SUPPLIED MATERIAL

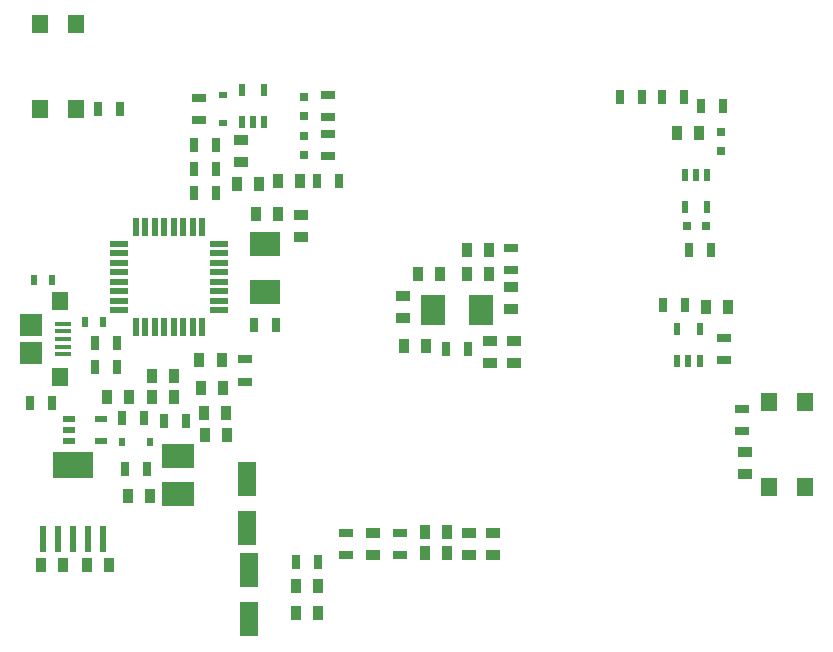
<source format=gtp>
G04*
G04 #@! TF.GenerationSoftware,Altium Limited,Altium Designer,22.7.1 (60)*
G04*
G04 Layer_Color=255*
%FSLAX44Y44*%
%MOMM*%
G71*
G04*
G04 #@! TF.SameCoordinates,93D02D30-53BF-4241-BF36-2AC50CD89F1B*
G04*
G04*
G04 #@! TF.FilePolarity,Positive*
G04*
G01*
G75*
%ADD14R,0.5588X0.6858*%
%ADD15R,0.6858X0.5588*%
%ADD16R,1.3500X0.4000*%
%ADD17R,1.4000X1.6000*%
%ADD18R,1.9000X1.9000*%
%ADD19R,0.7000X1.3000*%
%ADD20R,0.5500X1.0000*%
%ADD21R,1.3000X0.7000*%
%ADD22R,0.9000X1.3000*%
%ADD23R,0.6000X0.9000*%
%ADD24R,1.5000X0.5500*%
%ADD25R,0.5500X1.5000*%
%ADD26R,1.3000X0.9000*%
%ADD27R,0.8000X0.8000*%
%ADD28R,0.8000X0.8000*%
%ADD29R,1.4000X1.6000*%
%ADD30R,2.0000X2.5000*%
%ADD31R,2.5000X2.0000*%
%ADD32R,1.0000X0.5500*%
%ADD33R,3.5000X2.2000*%
%ADD34R,0.6000X2.2000*%
%ADD35R,2.7000X2.0000*%
%ADD36R,1.6000X3.0000*%
D14*
X94488Y172720D02*
D03*
X118872D02*
D03*
D15*
X180340Y466852D02*
D03*
Y442468D02*
D03*
D16*
X44530Y272780D02*
D03*
Y266280D02*
D03*
Y259780D02*
D03*
Y253280D02*
D03*
Y246780D02*
D03*
D17*
X42280Y291780D02*
D03*
Y227780D02*
D03*
D18*
X17780Y271780D02*
D03*
Y247780D02*
D03*
D19*
X571750Y288500D02*
D03*
X552750D02*
D03*
X259740Y393700D02*
D03*
X278740D02*
D03*
X155600Y424180D02*
D03*
X174600D02*
D03*
X116180Y149860D02*
D03*
X97180D02*
D03*
X113640Y193040D02*
D03*
X94640D02*
D03*
X155600Y403860D02*
D03*
X174600D02*
D03*
X241960Y71120D02*
D03*
X260960D02*
D03*
X603860Y457200D02*
D03*
X584860D02*
D03*
X574700Y335280D02*
D03*
X593700D02*
D03*
X368960Y251460D02*
D03*
X387960D02*
D03*
X516280Y464820D02*
D03*
X535280D02*
D03*
X551840D02*
D03*
X570840D02*
D03*
X206400Y271780D02*
D03*
X225400D02*
D03*
X155600Y383540D02*
D03*
X174600D02*
D03*
X93320Y454660D02*
D03*
X74320D02*
D03*
X16560Y205740D02*
D03*
X35560D02*
D03*
X71780Y256540D02*
D03*
X90780D02*
D03*
X71780Y236220D02*
D03*
X90780D02*
D03*
X130200Y190500D02*
D03*
X149200D02*
D03*
D20*
X583750Y241500D02*
D03*
X574250D02*
D03*
X564750D02*
D03*
X583750Y268500D02*
D03*
X564750D02*
D03*
X215240Y443700D02*
D03*
X205740D02*
D03*
X196240D02*
D03*
X215240Y470700D02*
D03*
X196240D02*
D03*
X571500Y398780D02*
D03*
X581000D02*
D03*
X590500D02*
D03*
X571500Y371780D02*
D03*
X590500D02*
D03*
D21*
X619760Y200660D02*
D03*
Y181660D02*
D03*
X160020Y464160D02*
D03*
Y445160D02*
D03*
X604520Y241960D02*
D03*
Y260960D02*
D03*
X330200Y95860D02*
D03*
Y76860D02*
D03*
X269240Y433680D02*
D03*
Y414680D02*
D03*
Y466700D02*
D03*
Y447700D02*
D03*
X284480Y95860D02*
D03*
Y76860D02*
D03*
X424180Y318160D02*
D03*
Y337160D02*
D03*
X199000Y242750D02*
D03*
Y223750D02*
D03*
D22*
X226720Y393700D02*
D03*
X245720D02*
D03*
X165000Y178250D02*
D03*
X184000D02*
D03*
X100940Y210820D02*
D03*
X81940D02*
D03*
X210820Y391160D02*
D03*
X191820D02*
D03*
X608280Y287020D02*
D03*
X589280D02*
D03*
X118720Y127000D02*
D03*
X99720D02*
D03*
X64820Y68580D02*
D03*
X83820D02*
D03*
X26060D02*
D03*
X45060D02*
D03*
X364440Y314960D02*
D03*
X345440D02*
D03*
X352400Y254000D02*
D03*
X333400D02*
D03*
X351180Y78740D02*
D03*
X370180D02*
D03*
X405740Y314960D02*
D03*
X386740D02*
D03*
X241960Y27940D02*
D03*
X260960D02*
D03*
X260960Y50800D02*
D03*
X241960D02*
D03*
X351180Y96520D02*
D03*
X370180D02*
D03*
X386740Y335280D02*
D03*
X405740D02*
D03*
X227280Y365760D02*
D03*
X208280D02*
D03*
X564540Y434340D02*
D03*
X583540D02*
D03*
X160250Y242000D02*
D03*
X179250D02*
D03*
X139040Y228600D02*
D03*
X120040D02*
D03*
X139040Y210820D02*
D03*
X120040D02*
D03*
X161250Y218500D02*
D03*
X180250D02*
D03*
X164250Y197500D02*
D03*
X183250D02*
D03*
D23*
X78620Y274320D02*
D03*
X63620D02*
D03*
X20440Y309880D02*
D03*
X35440D02*
D03*
D24*
X92620Y284420D02*
D03*
Y292420D02*
D03*
Y300420D02*
D03*
Y308420D02*
D03*
Y316420D02*
D03*
Y324420D02*
D03*
Y332420D02*
D03*
Y340420D02*
D03*
X176620D02*
D03*
Y332420D02*
D03*
Y324420D02*
D03*
Y316420D02*
D03*
Y308420D02*
D03*
Y300420D02*
D03*
Y292420D02*
D03*
Y284420D02*
D03*
D25*
X106620Y270420D02*
D03*
Y354420D02*
D03*
X114620Y270420D02*
D03*
Y354420D02*
D03*
X122620Y270420D02*
D03*
Y354420D02*
D03*
X130620Y270420D02*
D03*
Y354420D02*
D03*
X138620Y270420D02*
D03*
Y354420D02*
D03*
X146620Y270420D02*
D03*
Y354420D02*
D03*
X154620Y270420D02*
D03*
Y354420D02*
D03*
X162620Y270420D02*
D03*
Y354420D02*
D03*
D26*
X307340Y95860D02*
D03*
Y76860D02*
D03*
X426720Y258420D02*
D03*
Y239420D02*
D03*
X195580Y409600D02*
D03*
Y428600D02*
D03*
X622300Y145440D02*
D03*
Y164440D02*
D03*
X424180Y285140D02*
D03*
Y304140D02*
D03*
X388620Y76860D02*
D03*
Y95860D02*
D03*
X406400Y258420D02*
D03*
Y239420D02*
D03*
X408940Y76860D02*
D03*
Y95860D02*
D03*
X332740Y277520D02*
D03*
Y296520D02*
D03*
X246380Y365100D02*
D03*
Y346100D02*
D03*
D27*
X601980Y435100D02*
D03*
Y419100D02*
D03*
X248920Y415800D02*
D03*
Y431800D02*
D03*
Y448820D02*
D03*
Y464820D02*
D03*
D28*
X573280Y355600D02*
D03*
X589280D02*
D03*
D29*
X55640Y526220D02*
D03*
X25640D02*
D03*
X55640Y454220D02*
D03*
X25640D02*
D03*
X642860Y134180D02*
D03*
X672860D02*
D03*
X642860Y206180D02*
D03*
X672860D02*
D03*
D30*
X358460Y284480D02*
D03*
X398460D02*
D03*
D31*
X215900Y300040D02*
D03*
Y340040D02*
D03*
D32*
X50000Y173380D02*
D03*
Y182880D02*
D03*
Y192380D02*
D03*
X77000Y173380D02*
D03*
Y192380D02*
D03*
D33*
X53340Y152920D02*
D03*
D34*
X78740Y90920D02*
D03*
X66040D02*
D03*
X53340D02*
D03*
X40640D02*
D03*
X27940D02*
D03*
D35*
X142240Y160780D02*
D03*
Y128780D02*
D03*
D36*
X202000Y23000D02*
D03*
Y64000D02*
D03*
X200750Y100000D02*
D03*
Y141000D02*
D03*
M02*

</source>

WHAT IS EXPECTED
Could you copy exactly the line containing "Y296520D02*" and each line after it through the end of the records, and nothing else?

SOLUTION FOR THIS EXERCISE
Y296520D02*
D03*
X246380Y365100D02*
D03*
Y346100D02*
D03*
D27*
X601980Y435100D02*
D03*
Y419100D02*
D03*
X248920Y415800D02*
D03*
Y431800D02*
D03*
Y448820D02*
D03*
Y464820D02*
D03*
D28*
X573280Y355600D02*
D03*
X589280D02*
D03*
D29*
X55640Y526220D02*
D03*
X25640D02*
D03*
X55640Y454220D02*
D03*
X25640D02*
D03*
X642860Y134180D02*
D03*
X672860D02*
D03*
X642860Y206180D02*
D03*
X672860D02*
D03*
D30*
X358460Y284480D02*
D03*
X398460D02*
D03*
D31*
X215900Y300040D02*
D03*
Y340040D02*
D03*
D32*
X50000Y173380D02*
D03*
Y182880D02*
D03*
Y192380D02*
D03*
X77000Y173380D02*
D03*
Y192380D02*
D03*
D33*
X53340Y152920D02*
D03*
D34*
X78740Y90920D02*
D03*
X66040D02*
D03*
X53340D02*
D03*
X40640D02*
D03*
X27940D02*
D03*
D35*
X142240Y160780D02*
D03*
Y128780D02*
D03*
D36*
X202000Y23000D02*
D03*
Y64000D02*
D03*
X200750Y100000D02*
D03*
Y141000D02*
D03*
M02*

</source>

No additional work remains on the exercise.